Elron se pencha un peu pour regarder ce qui se passait à l’autre bout de la rue. Une drôle de lumière venait de la partie de Natayos qui était encore envahie par les ronces et les broussailles. Elron fronça le sourcil. Ça ne ressemblait pas à la lumière des torches. C’était une lueur blanche, blafarde, qui né vacillait pas. Et qui venait d’une douzaine de sources différentes.
Puis Elron entendit la voix de Scarpa s’élever au-dessus du tumulte. Ce dingue hurlait des ordres d’un ton impérieux, mais personne ne l’écoutait. La racaille qui était son armée se déversait dans les rues de la ville en ruine et courait vers la porte principale, se bousculait, braillait, jouait des coudes et donnait des coups bas pour franchir la porte désespérément obstruée. De l’autre côté de la palissade, Elron voyait des torches qui fuyaient dans la jungle. Au nom du Ciel, que se passait-il ?

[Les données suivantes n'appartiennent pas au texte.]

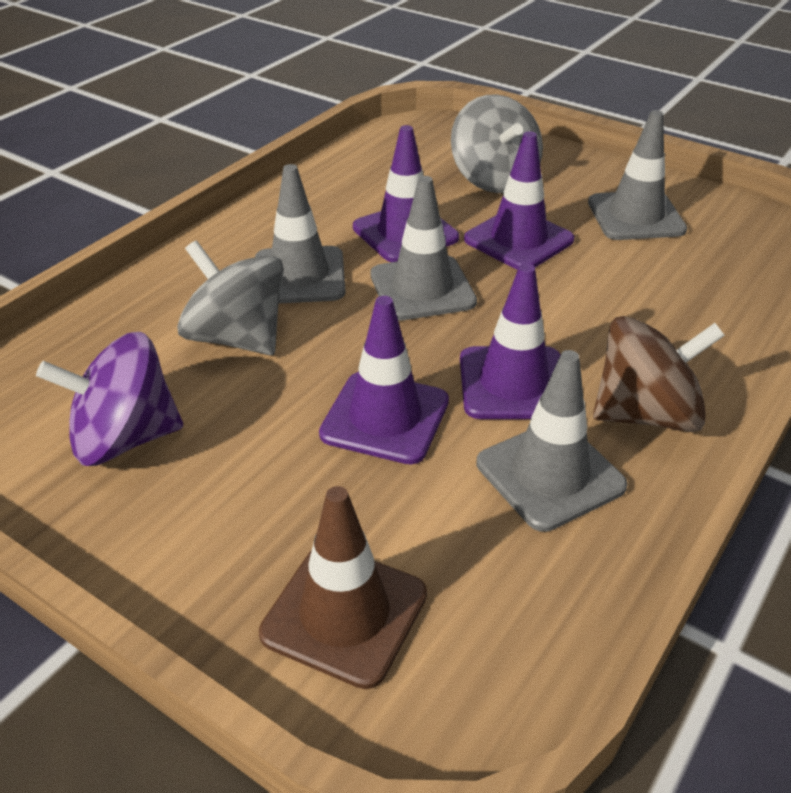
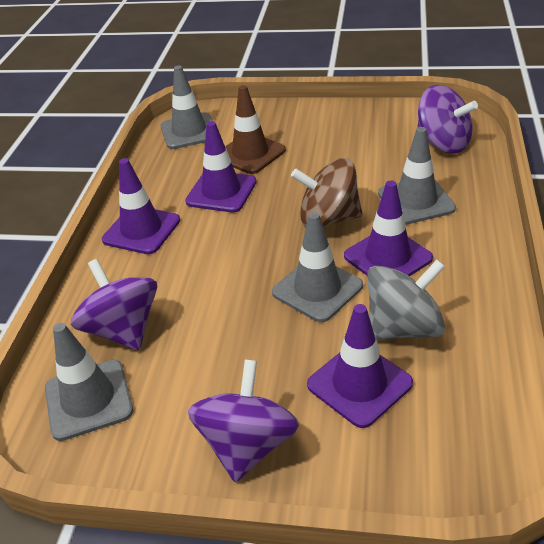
grey spinning top: 2 -> 1
purple spinning top: 1 -> 3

C’est alors qu’il sentit ses os se liquéfier. Il regarda, pétrifié d’horreur, les silhouettes luisantes qui émergeaient des ruines et s’avançaient implacablement le long de l’avenue menant à la porte. Après avoir dépeuplé Panem-Dea, Norenja et Synaqua, Ceux-qui-brillent arrivaient à Natayos !
Le poète ne resta pétriié qu’un moment. Son esprit soudain le retard. Il ne fallait pas songer à fuir. La foule se pressait à la porte et même ceux qui étaient juste devant avaient peu de chances de réussir à sortir. Elron se précipita à sa table et souffla sa chandelle, plongeant la pièce dans l’obscurité. Il courut frénétiquement de pièce en pièce, en trébuchant dans les ténèbres, à la recherche d’autres chandelles allumées susceptibles de trahir sa présence.
Puis, s’estimant rassuré, celui qu’on connaissait en Astel sous le nom de Sabre regagna furtivement sa chambre et scruta peureusement la rue par le coin de sa fenêtre.
Scarpa était planté sur un mur branlant, sa cape de velours élimé drapée sur ses épaules, sa couronne minable de guingois sur la tête, et lançait des ordres contradictoires à des régiments qu’il était seul à voir.
Non loin de là, Cyzada récitait une incantation en esquissant des gestes compliqués avec ses doigts. Dieu sait quels maléfices il espérait attirer sur les créatures silencieuses, lumineuses, qui avançaient vers lui. Sa voix caverneuse monta de plusieurs octaves, devint discordante, et il battit l’air des deux bras, exagérant frénétiquement ses gestes.
L’un des envahisseurs incandescents s’approcha de lui. Le Styrique se mit à hurler et recula précipitamment, mais trop tard. La main phosphorescente l’avait effleuré. Il tomba en arrière comme s’il avait reçu un coup violent. Dans le mouvement il se retourna, et Elron vit son visage.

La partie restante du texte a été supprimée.